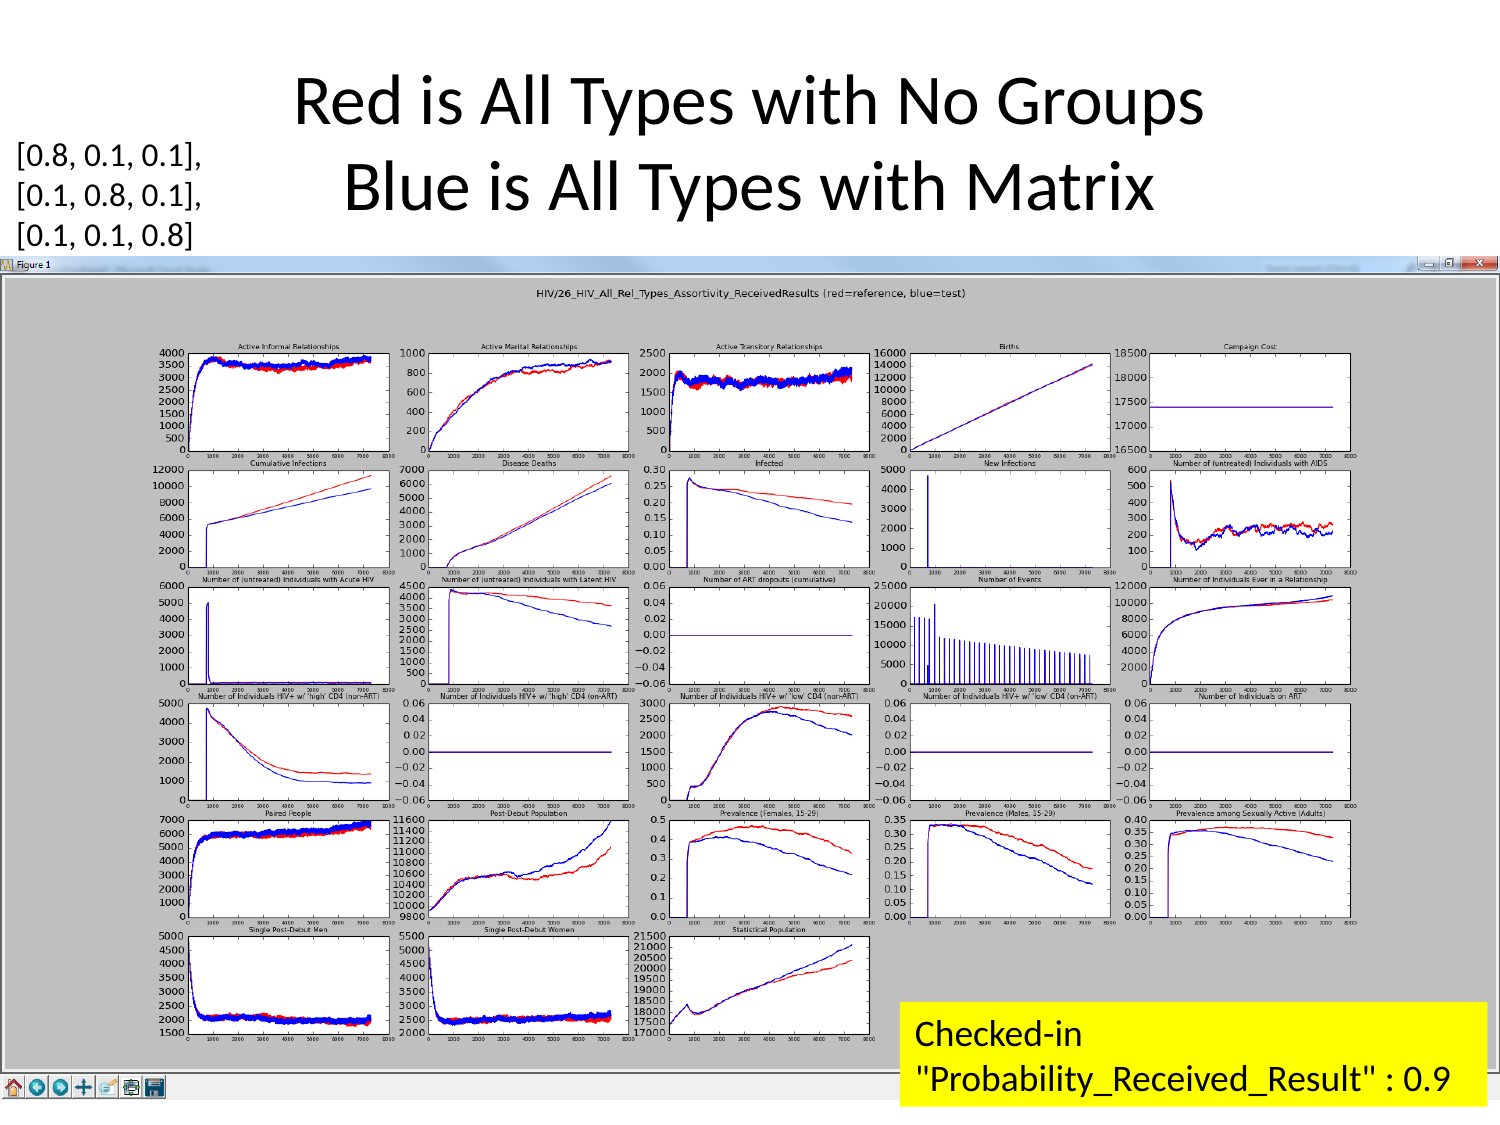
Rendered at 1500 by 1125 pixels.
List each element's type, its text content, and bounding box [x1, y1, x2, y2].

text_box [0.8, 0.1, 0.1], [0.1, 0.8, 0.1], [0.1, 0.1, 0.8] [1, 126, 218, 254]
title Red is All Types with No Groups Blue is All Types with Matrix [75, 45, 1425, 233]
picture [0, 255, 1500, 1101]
_ _ _ _ _ _ _
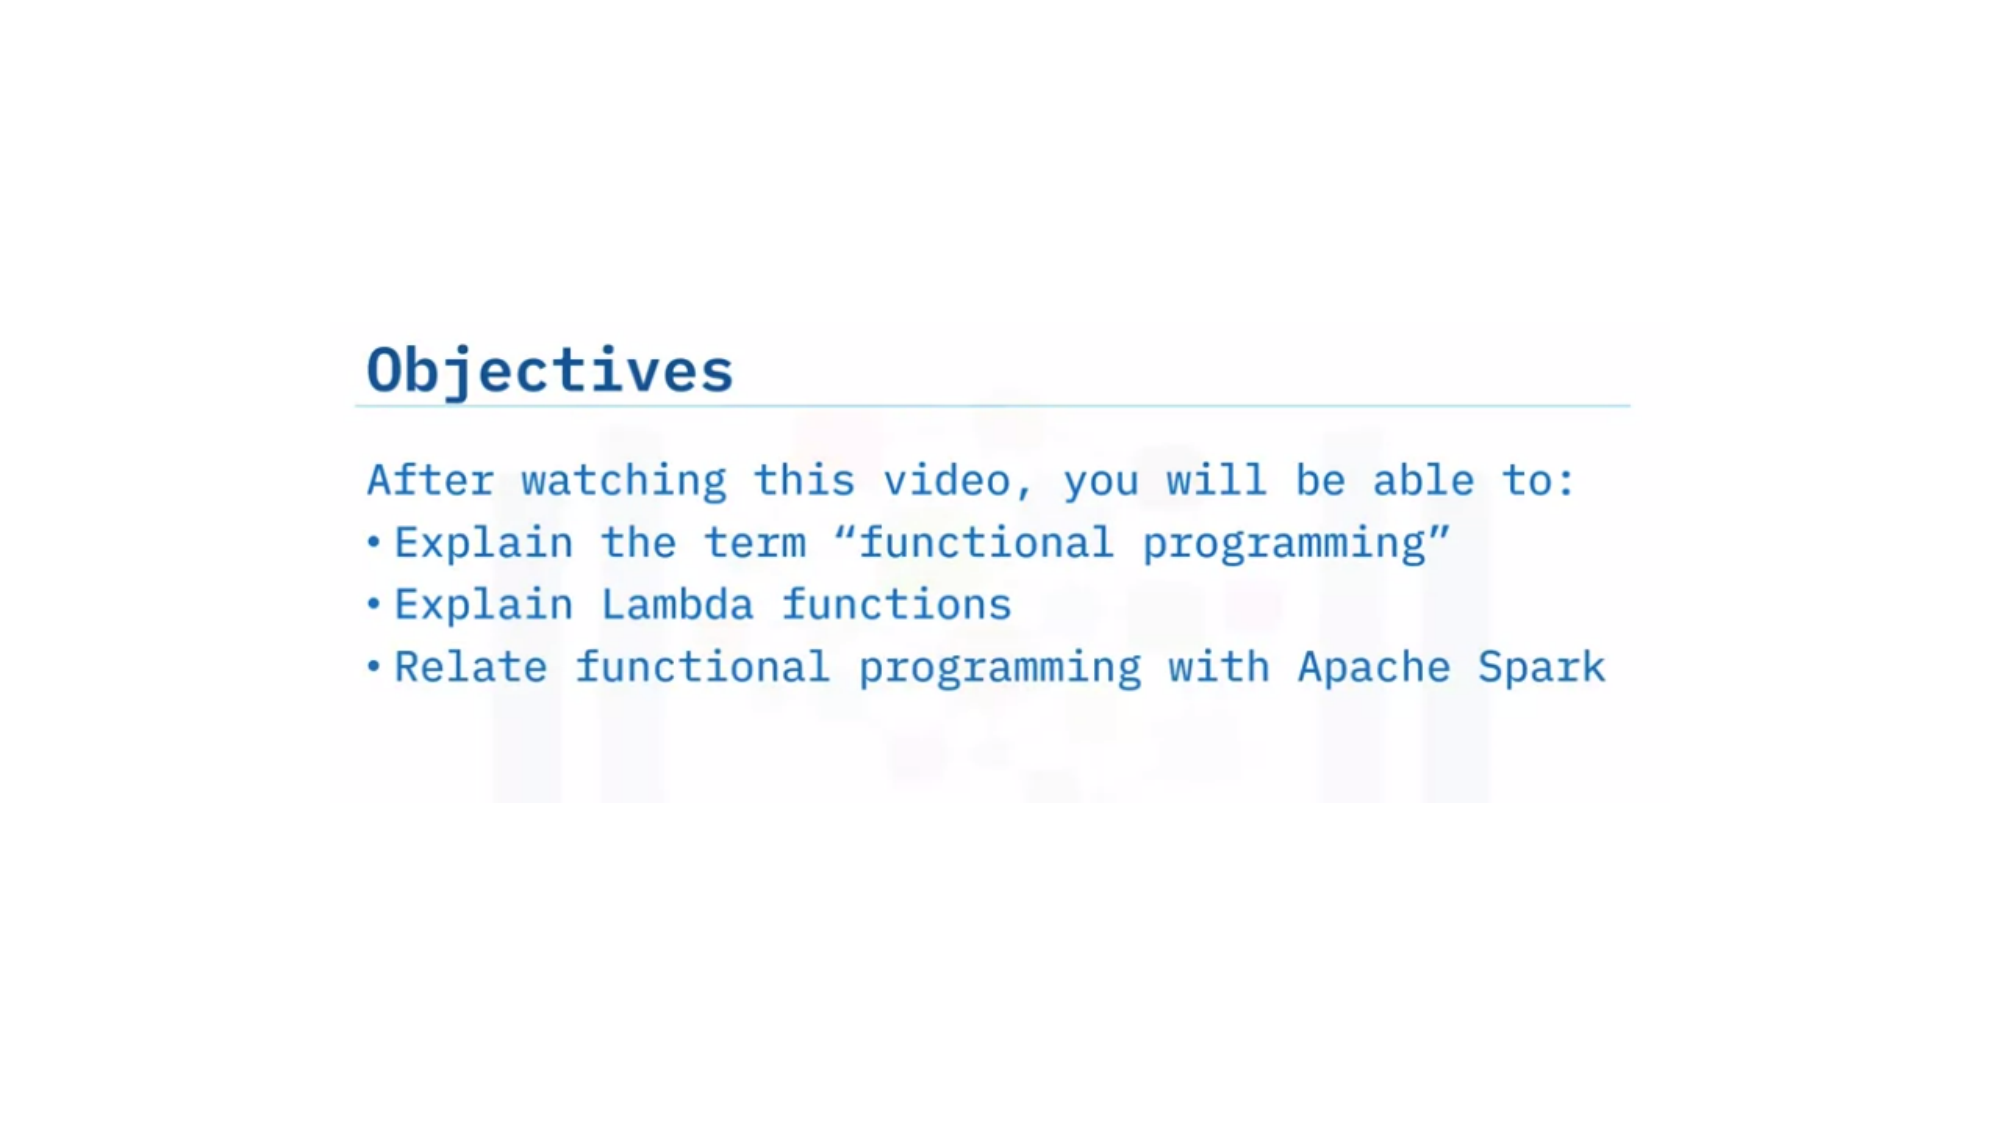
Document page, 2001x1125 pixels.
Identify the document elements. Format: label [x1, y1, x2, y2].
_ _ _ _ _ _ _
EXERCISE
What lines above contain "pixels"? Copy them out.

OUTPUT OF THE EXERCISE
Rendered at 1500 by 1125 pixels.
Document page, 2001x1125 pixels.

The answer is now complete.